Les Systèmes de Gestion transactionnels seront :

  • Prévision de ventes et planning prévisionnel des demandes (demand planning),
  • Ordonnancement et lancement des approvisionnements (supply planning),
  • Planification de production (manufacturing planning),
  • Gestion des offres transport (load tendering),
  • Ordonnancement et lancement des transports (transportation management),

Son architecture physique intégrera les technologies et les outils les plus adaptés. Il s'articulera autour d'un Intranet lui-même intégré dans l'Intranet du Groupe.


La Plate-forme logistique Grand Export  ____________Retour sommaire

Le Centre de pilotage mondial de Rotterdam hébergera la plate-forme logistique du Grand Export.

Celle-ci sera alimentée par les différentes usines européennes et assurera le groupage des expéditions vers nos clients de la zone Grand Export (Afrique, Proche et Moyen-Orient, certains pays d’Asie et d’Amérique Latine).


Les chantiers 2001  _______________________Retour sommaire

La construction de ce système représente une oeuvre de longue haleine et se fera de manière progressive.

Les premières briques seront mises en place dans le contexte de ce que nous appelons les chantiers 2001.

Ceux-ci sont au nombre de quatre et concernent le Centre de Pilotage mondial :

  • Le Datawarehouse
  • L’infrastructure réseau
  • La plate-forme Grand Export
  • Le premier centre de pilotage régional

Le Datawarehouse   _______________________Retour sommaire

Il peut sembler étonnant que le projet de Datawarehouse soit intégré dès la première phase.

La consolidation des données marketing et commerciales présente un caractère d’urgence pour nos forces de ventes.

La Base de Données sur nos distributeurs ainsi constituée est aussi vitale pour les équipes projets qui vont devoir mettre en place les systèmes de gestion transactionnels et qui ont besoin d’un référentiel pour la cartographie des flux.
Ce Datawarehouse sera d’abord alimenté par les systèmes de gestion aujourd’hui opérationnels.
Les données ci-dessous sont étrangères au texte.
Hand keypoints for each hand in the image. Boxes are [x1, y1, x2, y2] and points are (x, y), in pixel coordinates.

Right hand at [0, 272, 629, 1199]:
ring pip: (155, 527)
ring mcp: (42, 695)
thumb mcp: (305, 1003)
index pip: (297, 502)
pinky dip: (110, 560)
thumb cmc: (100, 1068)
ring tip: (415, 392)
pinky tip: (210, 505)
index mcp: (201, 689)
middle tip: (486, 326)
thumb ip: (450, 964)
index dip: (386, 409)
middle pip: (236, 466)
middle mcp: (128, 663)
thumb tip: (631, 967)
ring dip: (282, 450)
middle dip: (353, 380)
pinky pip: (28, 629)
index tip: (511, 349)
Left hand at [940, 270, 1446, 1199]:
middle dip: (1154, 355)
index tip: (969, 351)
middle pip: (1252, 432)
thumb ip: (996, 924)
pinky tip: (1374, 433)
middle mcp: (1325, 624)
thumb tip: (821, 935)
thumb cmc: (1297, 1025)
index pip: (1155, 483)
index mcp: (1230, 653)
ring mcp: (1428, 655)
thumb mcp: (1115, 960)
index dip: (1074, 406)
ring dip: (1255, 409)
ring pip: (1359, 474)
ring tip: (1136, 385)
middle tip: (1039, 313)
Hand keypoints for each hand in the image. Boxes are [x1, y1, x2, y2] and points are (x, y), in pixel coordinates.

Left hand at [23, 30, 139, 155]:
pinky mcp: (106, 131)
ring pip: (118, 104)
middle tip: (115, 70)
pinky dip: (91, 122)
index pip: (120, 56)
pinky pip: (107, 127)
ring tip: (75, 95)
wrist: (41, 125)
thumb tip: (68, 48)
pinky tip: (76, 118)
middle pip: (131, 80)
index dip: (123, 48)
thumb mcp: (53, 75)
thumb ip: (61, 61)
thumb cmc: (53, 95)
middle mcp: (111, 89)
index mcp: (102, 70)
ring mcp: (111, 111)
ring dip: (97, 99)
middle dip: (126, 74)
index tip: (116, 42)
Au fur et à mesure que les nouveaux systèmes de gestion seront mis en ligne, ce sont eux qui prendront le relais pour alimenter le Datawarehouse.


L’infrastructure réseau et la plate-forme logistique export  __Retour sommaire

Nous mènerons ensuite de front l’implantation du réseau du Centre de pilotage de Rotterdam et la mise en place sur ce réseau des applications de gestion des flux de la plate-forme logistique export.

Les postes de travail auront accès à ces applications transactionnelles ainsi qu’à des outils de productivité collective de type groupware qui supporteront l’organisation très performante que nous souhaitons mettre en place.

Le réseau du centre de pilotage fédérera ces postes de travail, les serveurs d’application et les serveurs groupware. Il s’intégrera dans epnet, notre intranet groupe.

Ce projet représente à la fois un challenge technique et un challenge économique.


Le premier centre de pilotage régional  _____________Retour sommaire

Nous implanterons ensuite sur ce réseau les outils logiciels du premier centre de pilotage.

Nous définirons les composantes de l’architecture du système et mettrons en place la structure projet adéquate.

Ce centre pilotera dans un premier temps la gestion des flux de produits sur le marché de l’Union Européenne.

Il sera ensuite dupliqué dans les trois centres régionaux de Bruxelles, d’Atlanta et de Singapour.

Dès que le centre de Bruxelles sera prêt, il prendra le relais pour la gestion des flux européens. Le centre de Rotterdam assurera dès lors son rôle de Back up.

******

Les prochains numéros d'Epigramme seront consacrés à l'avancement de ces différents chantiers. C’est une réalisation d'envergure et nous espérons que cet article vous a démontré l'importance de ce projet pour notre avenir.